Intervento alla Veglia di preghiera per il superamento dell’omotransbifobia Albano, Parrocchia S. Maria della Stella

16-05-2026

«Non temere, perché io ti ho riscattato, ti ho chiamato per nome: tu mi appartieni» (Is 43,1): sono queste le parole che risuonano questa sera, in questa nostra Chiesa della città di Albano, sulla via Appia Antica, precisamente al XV miglio della più famosa e importante strada consolare dell’Antica Roma, la «regina viarum», dove anche troviamo le catacombe di San Senatore, luogo particolarmente caro a questa città, che ci riportano alle radici della nostra Chiesa diocesana. E queste parole che troviamo nel Deutero-Isaia ci ricordano un’affermazione centrale che attraversa tutta la Scrittura: il popolo dell’alleanza è costantemente situato nell’amore del suo Dio che lo ha «creato» e «plasmato» (cf. Is 43,1). Sono gli stessi verbi che l’autore prende dal libro della Genesi (cf. Gn 1-2), dove ci viene detto che Dio esprime soddisfazione per l’opera della sua creazione, anzi l’approva e la gusta con benevolenza: Dio ama la sua creazione e ama ogni persona creata a Sua immagine.

Cosa fare |
Per favore, indica a quale miglio della via Appia Antica si trova la chiesa di Albano, secondo l'intervento.

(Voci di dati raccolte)

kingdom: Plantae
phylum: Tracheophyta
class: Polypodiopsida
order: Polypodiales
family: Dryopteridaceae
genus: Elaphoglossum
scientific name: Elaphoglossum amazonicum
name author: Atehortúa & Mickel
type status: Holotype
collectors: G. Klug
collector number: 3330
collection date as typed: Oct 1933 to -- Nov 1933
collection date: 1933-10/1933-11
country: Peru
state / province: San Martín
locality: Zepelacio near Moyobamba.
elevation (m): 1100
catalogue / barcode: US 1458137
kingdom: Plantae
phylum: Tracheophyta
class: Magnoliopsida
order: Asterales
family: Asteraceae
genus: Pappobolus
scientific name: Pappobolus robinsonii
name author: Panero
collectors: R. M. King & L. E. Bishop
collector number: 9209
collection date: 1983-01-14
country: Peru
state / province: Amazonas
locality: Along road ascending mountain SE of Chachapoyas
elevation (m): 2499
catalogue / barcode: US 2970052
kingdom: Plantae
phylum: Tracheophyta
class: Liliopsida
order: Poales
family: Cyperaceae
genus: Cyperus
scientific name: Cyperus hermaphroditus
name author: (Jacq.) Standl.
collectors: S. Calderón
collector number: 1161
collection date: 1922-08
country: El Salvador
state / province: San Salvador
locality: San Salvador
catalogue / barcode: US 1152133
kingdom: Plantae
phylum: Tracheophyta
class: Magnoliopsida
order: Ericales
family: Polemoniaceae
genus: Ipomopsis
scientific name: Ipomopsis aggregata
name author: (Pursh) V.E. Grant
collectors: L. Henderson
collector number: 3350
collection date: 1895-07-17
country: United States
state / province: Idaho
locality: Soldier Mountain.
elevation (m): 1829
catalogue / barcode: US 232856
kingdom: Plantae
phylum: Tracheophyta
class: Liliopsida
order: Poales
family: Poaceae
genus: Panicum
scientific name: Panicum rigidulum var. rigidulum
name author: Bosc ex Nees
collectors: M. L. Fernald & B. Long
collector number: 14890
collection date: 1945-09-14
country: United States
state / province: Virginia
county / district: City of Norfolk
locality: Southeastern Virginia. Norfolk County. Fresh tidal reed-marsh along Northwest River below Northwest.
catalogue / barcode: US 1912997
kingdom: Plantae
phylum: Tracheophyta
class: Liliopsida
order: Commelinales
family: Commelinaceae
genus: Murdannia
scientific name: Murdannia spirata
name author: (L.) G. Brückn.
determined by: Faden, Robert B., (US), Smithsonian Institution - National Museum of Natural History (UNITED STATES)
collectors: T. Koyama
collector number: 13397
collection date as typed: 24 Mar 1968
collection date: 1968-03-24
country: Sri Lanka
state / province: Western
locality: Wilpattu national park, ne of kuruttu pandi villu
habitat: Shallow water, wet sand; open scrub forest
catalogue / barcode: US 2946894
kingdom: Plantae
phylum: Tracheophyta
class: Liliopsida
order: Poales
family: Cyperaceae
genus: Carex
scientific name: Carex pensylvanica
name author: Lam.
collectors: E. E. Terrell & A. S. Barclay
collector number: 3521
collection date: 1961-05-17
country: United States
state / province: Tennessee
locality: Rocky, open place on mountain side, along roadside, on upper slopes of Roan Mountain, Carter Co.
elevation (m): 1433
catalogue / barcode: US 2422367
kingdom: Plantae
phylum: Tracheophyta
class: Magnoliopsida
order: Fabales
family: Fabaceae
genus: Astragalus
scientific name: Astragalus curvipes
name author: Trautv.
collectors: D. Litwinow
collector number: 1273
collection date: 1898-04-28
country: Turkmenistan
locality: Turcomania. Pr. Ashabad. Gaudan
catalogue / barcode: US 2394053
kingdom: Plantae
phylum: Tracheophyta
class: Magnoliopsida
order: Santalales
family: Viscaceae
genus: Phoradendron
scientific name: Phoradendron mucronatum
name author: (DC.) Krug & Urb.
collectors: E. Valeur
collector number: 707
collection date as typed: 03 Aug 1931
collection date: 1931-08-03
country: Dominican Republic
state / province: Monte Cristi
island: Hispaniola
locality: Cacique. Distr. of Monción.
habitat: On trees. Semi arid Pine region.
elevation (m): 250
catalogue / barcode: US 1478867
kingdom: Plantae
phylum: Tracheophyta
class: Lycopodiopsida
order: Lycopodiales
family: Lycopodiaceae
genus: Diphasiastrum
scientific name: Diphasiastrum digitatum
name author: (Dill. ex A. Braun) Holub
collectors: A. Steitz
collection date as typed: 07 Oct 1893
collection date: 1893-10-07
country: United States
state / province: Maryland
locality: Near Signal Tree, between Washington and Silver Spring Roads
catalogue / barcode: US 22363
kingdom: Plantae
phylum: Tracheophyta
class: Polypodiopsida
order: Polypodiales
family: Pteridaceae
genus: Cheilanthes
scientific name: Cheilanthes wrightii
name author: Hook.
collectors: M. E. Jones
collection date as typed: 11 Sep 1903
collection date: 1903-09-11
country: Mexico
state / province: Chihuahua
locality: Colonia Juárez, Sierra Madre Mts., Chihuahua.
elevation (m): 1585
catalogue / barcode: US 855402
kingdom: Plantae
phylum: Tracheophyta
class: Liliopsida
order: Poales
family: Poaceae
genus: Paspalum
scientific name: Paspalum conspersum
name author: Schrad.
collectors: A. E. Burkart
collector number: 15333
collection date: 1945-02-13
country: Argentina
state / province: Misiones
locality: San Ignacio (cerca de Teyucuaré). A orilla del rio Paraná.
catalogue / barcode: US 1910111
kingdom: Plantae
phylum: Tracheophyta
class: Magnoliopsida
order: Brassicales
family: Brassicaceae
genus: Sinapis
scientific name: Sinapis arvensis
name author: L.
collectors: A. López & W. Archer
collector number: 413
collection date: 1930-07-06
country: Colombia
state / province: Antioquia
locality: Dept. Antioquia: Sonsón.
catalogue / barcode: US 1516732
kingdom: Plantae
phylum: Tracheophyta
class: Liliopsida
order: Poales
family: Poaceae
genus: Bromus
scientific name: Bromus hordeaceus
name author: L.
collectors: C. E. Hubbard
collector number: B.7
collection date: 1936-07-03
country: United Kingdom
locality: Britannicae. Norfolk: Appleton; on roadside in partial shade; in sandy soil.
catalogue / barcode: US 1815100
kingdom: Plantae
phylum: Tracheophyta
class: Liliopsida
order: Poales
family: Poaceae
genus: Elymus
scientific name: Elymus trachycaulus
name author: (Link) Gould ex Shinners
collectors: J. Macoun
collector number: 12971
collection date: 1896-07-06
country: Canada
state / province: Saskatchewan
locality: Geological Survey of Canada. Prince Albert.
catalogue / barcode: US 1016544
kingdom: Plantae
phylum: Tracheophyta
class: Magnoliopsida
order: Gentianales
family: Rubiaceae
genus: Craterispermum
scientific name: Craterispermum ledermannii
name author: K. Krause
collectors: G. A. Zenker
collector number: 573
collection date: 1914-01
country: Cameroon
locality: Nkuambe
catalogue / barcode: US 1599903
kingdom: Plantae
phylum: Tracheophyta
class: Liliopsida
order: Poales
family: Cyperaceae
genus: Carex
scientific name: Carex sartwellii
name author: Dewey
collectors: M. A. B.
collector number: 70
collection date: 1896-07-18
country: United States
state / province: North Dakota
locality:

Risposta |
Al XV miglio.